Tombé au moment où 2023 rendait ses derniers râles, Portrait With Oranges a été enregistré en une semaine dans une maison vide d’Ottawa. Maigreur des indices, encore une fois. Seul compte le passage à l’acte – et la trace qu’il laisse. S’en échappe, presque incidemment, une musique sans véritable ancrage temporel (elle pourrait nous parvenir de la fin du XXe siècle comme d’un futur indistinct) mais pas tout à fait sans généalogie. Talk Talk, Slint, vraiment ? Pourquoi pas, oui. Ces deux noms feront tout aussi bien l’affaire que d’autres blazes qu’on pourra pareillement s’amuser à jeter à la volée – par exemple, et presque au hasard, Television, Sun Kil Moon, Gastr del Sol, Jim O’Rourke (et un peu de Felt aussi, ici et là, dans la voix du chanteur).

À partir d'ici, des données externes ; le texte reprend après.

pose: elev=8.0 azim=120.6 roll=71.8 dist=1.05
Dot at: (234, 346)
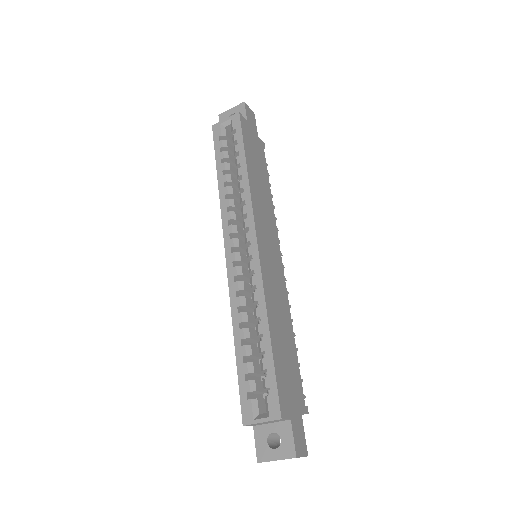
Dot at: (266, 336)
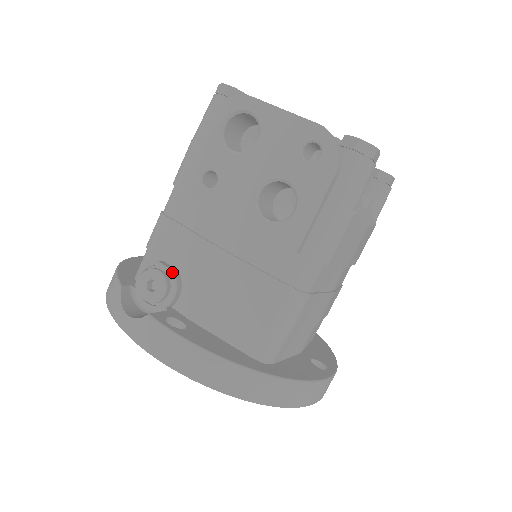
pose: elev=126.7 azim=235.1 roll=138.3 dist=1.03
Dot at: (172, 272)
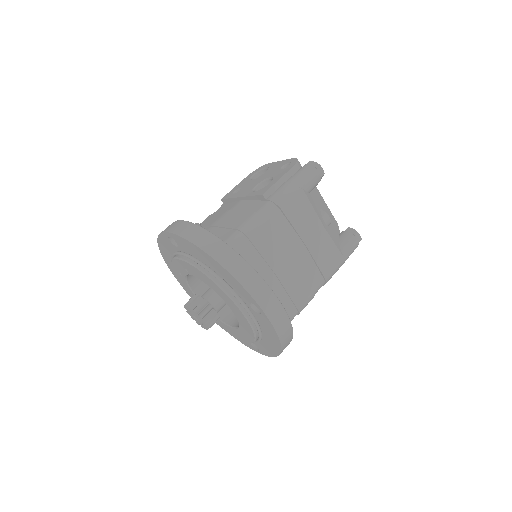
Dot at: (199, 224)
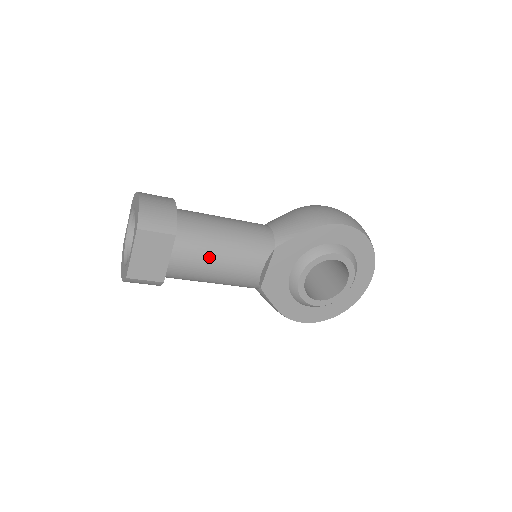
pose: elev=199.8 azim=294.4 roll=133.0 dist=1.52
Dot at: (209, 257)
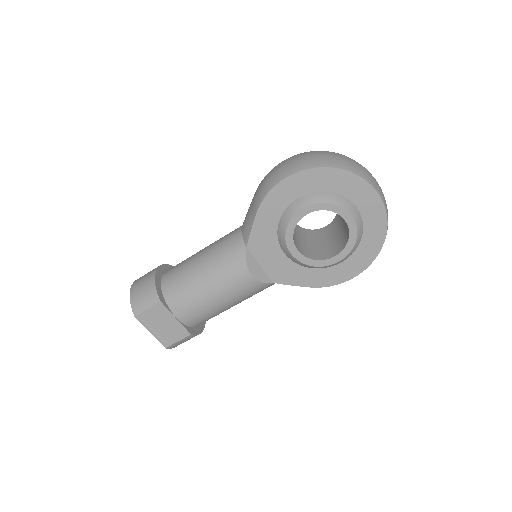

Mais tout ça ne suffit pas à cerner le trouble permanent que cette musique provoque, et qui tient évidemment à bien autre chose qu’à un simple traçage de pedigree. C’est qu’elle distille un peu partout une humeur que la jeunesse, quand elle entreprend de s’illustrer en musique, partage assez rarement avec autant d’inspiration au cœur : une sorte de fatigue constitutive, dont le charme opère d’autant plus qu’elle agit bien davantage comme un moteur que comme un frein. Une fatigue vagabonde et conquérante. Une fatigue d’aventurier. Une fatigue d’inventeur qui ne compte pas ses heures de veille ni de recherche. Une fatigue qui provoque de ces fourmillements de pensées, de ces jaillissements de trouvailles comme on n’en connaît jamais lorsqu’on pète insolemment la forme. Le genre de fatigue qui, au bout d’un très long chemin, quand sont dépassées depuis longtemps les forces que nous consentons communément à déployer, nous enjoint curieusement à aller plus loin encore, à pousser encore un peu plus la carcasse, à voir ce qu’il peut bien y avoir encore devant, tout devant, derrière la toute dernière extrémité.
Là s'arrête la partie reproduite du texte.